Right now I am finishing up some translations and am choosing which collections I want to focus on for my paper. I will also start preparing for my presentation at Undergraduate Research & Artistry Day and the National Conference on Undergraduate Research in Lexington, Kentucky.  It’s crazy to think I started this program in 2012 as a sophomore with a limited understanding of research, and am now in my second year with a strong project and research experience in a foreign country. Conducting faculty mentored, original research has given me the confidence, skill, and motivation to push boundaries and explore what I am passionate about.

If there are three things I have learned from undergraduate research, its:

1. Faculty mentoring is one of the best experiences an undergrad can have

Working with my faculty mentor for 2 years has been unbelievably rewarding. Having guidance from an expert in my field has influenced my development as a student, researcher, and historian. I walked into my mentor’s office as a freshman not really knowing what kind of research I wanted to pursue, but she has dedicated her time to guide my academic and professional development. This has impacted my own pursuit of a PhD, in hope that I will also impact a motivated student.

2. Don’t be afraid to make mistakes

Research involves so many twists, turns, and challenges I never expected. But that’s the fun part. Running into barriers is what taught me to persevere, problem solve, and consider things from different points of view. 

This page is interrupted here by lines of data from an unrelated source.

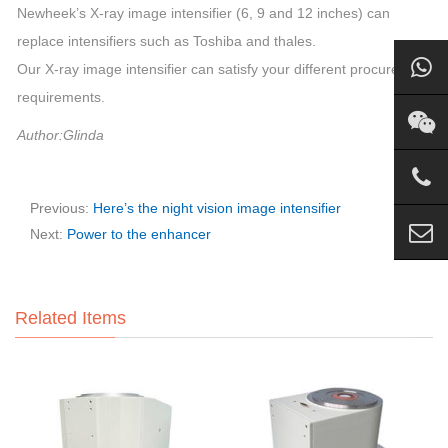
Newheek’s X-ray image intensifier (6, 9 and 12 inches) can
replace intensifiers such as Toshiba and thales.
Our X-ray image intensifier can satisfy your different procurement
requirements.
Author:Glinda
Previous:
Here’s the night vision image intensifier
Next:
Power to the enhancer
Related Items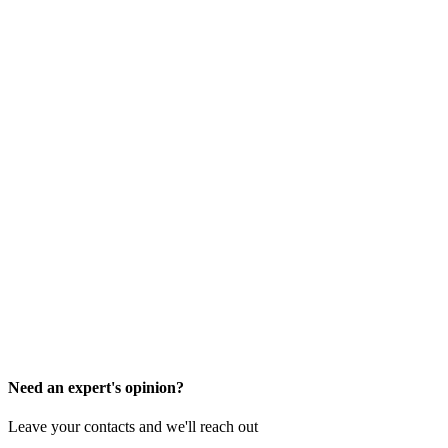
Need an expert's opinion?
Leave your contacts and we'll reach out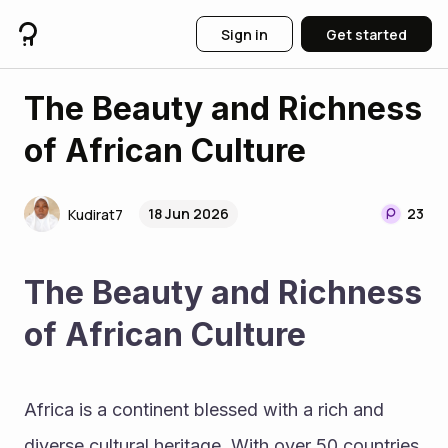
Sign in
Get started
The Beauty and Richness
of African Culture
18 Jun 2026
23
Kudirat7
The Beauty and Richness 
of African Culture
Africa is a continent blessed with a rich and 
diverse cultural heritage. With over 50 countries 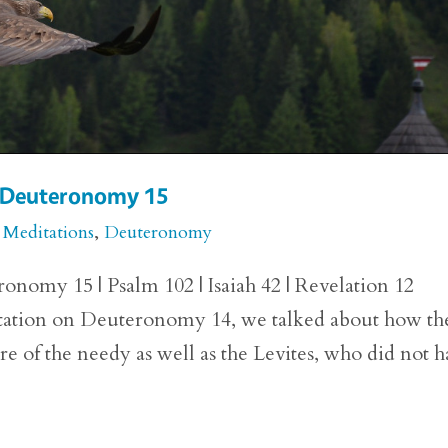
or Deuteronomy 15
 Meditations
,
Deuteronomy
onomy 15 | Psalm 102 | Isaiah 42 | Revelation 12
itation on Deuteronomy 14, we talked about how th
are of the needy as well as the Levites, who did not 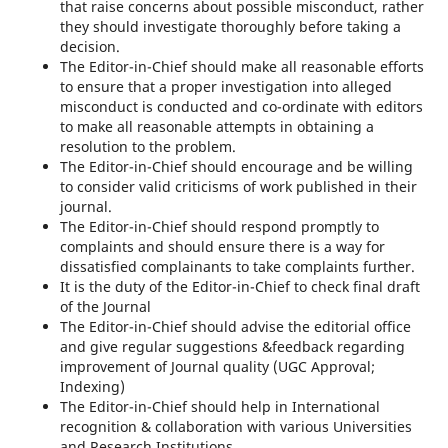
that raise concerns about possible misconduct, rather
they should investigate thoroughly before taking a
decision.
The Editor-in-Chief should make all reasonable efforts
to ensure that a proper investigation into alleged
misconduct is conducted and co-ordinate with editors
to make all reasonable attempts in obtaining a
resolution to the problem.
The Editor-in-Chief should encourage and be willing
to consider valid criticisms of work published in their
journal.
The Editor-in-Chief should respond promptly to
complaints and should ensure there is a way for
dissatisfied complainants to take complaints further.
It is the duty of the Editor-in-Chief to check final draft
of the Journal
The Editor-in-Chief should advise the editorial office
and give regular suggestions &feedback regarding
improvement of Journal quality (UGC Approval;
Indexing)
The Editor-in-Chief should help in International
recognition & collaboration with various Universities
and Research Institutions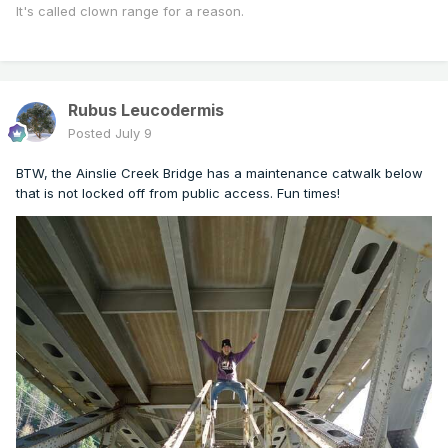
It's called clown range for a reason.
Rubus Leucodermis
Posted
July 9
BTW, the Ainslie Creek Bridge has a maintenance catwalk below
that is not locked off from public access. Fun times!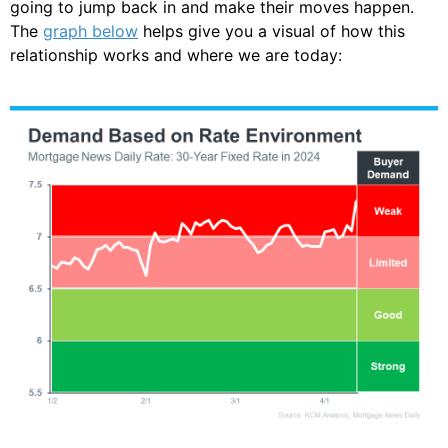
going to jump back in and make their moves happen.
The
graph below
helps give you a visual of how this
relationship works and where we are today: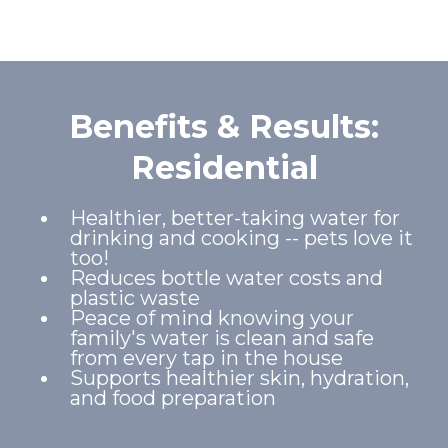
Benefits & Results:
Residential
Healthier, better-taking water for
drinking and cooking -- pets love it
too!
Reduces bottle water costs and
plastic waste
Peace of mind knowing your
family's water is clean and safe
from every tap in the house
Supports healthier skin, hydration,
and food preparation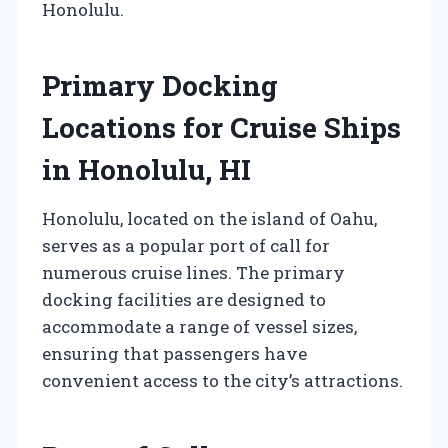
Honolulu.
Primary Docking
Locations for Cruise Ships
in Honolulu, HI
Honolulu, located on the island of Oahu,
serves as a popular port of call for
numerous cruise lines. The primary
docking facilities are designed to
accommodate a range of vessel sizes,
ensuring that passengers have
convenient access to the city’s attractions.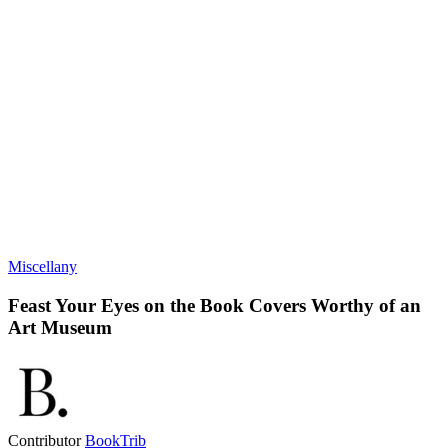
Miscellany
Feast Your Eyes on the Book Covers Worthy of an
Art Museum
Contributor
BookTrib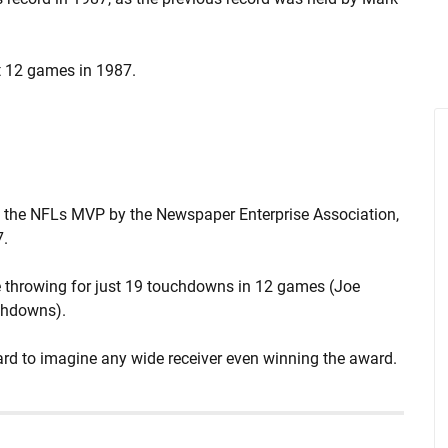
st 12 games in 1987.
 the NFLs MVP by the Newspaper Enterprise Association,
7.
 throwing for just 19 touchdowns in 12 games (Joe
chdowns).
 hard to imagine any wide receiver even winning the award.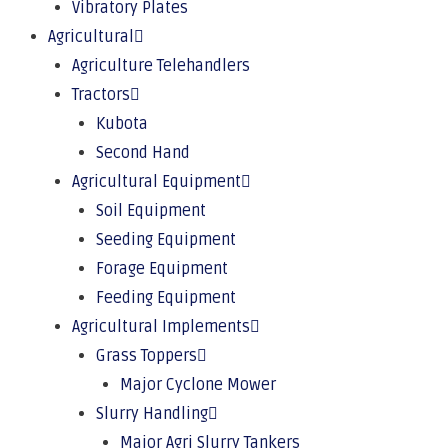
Vibratory Plates
Agricultural
Agriculture Telehandlers
Tractors
Kubota
Second Hand
Agricultural Equipment
Soil Equipment
Seeding Equipment
Forage Equipment
Feeding Equipment
Agricultural Implements
Grass Toppers
Major Cyclone Mower
Slurry Handling
Major Agri Slurry Tankers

2. Find your passion and run with it

I have loved history for a long time. I recall the moment that sparked this interest – when I first read the Diary of Anne Frank at 9 years old. Researching my historical interest was not something I imagined doing as an undergraduate, let alone traveling to Germany to handle actual photographs and consult real archivists. But, undergraduate research programs at NIU gave me this platform to truly explore what I love about my field and develop the skills necessary to pursue this. Find what you love, what you’re curious about, and take the time to explore it.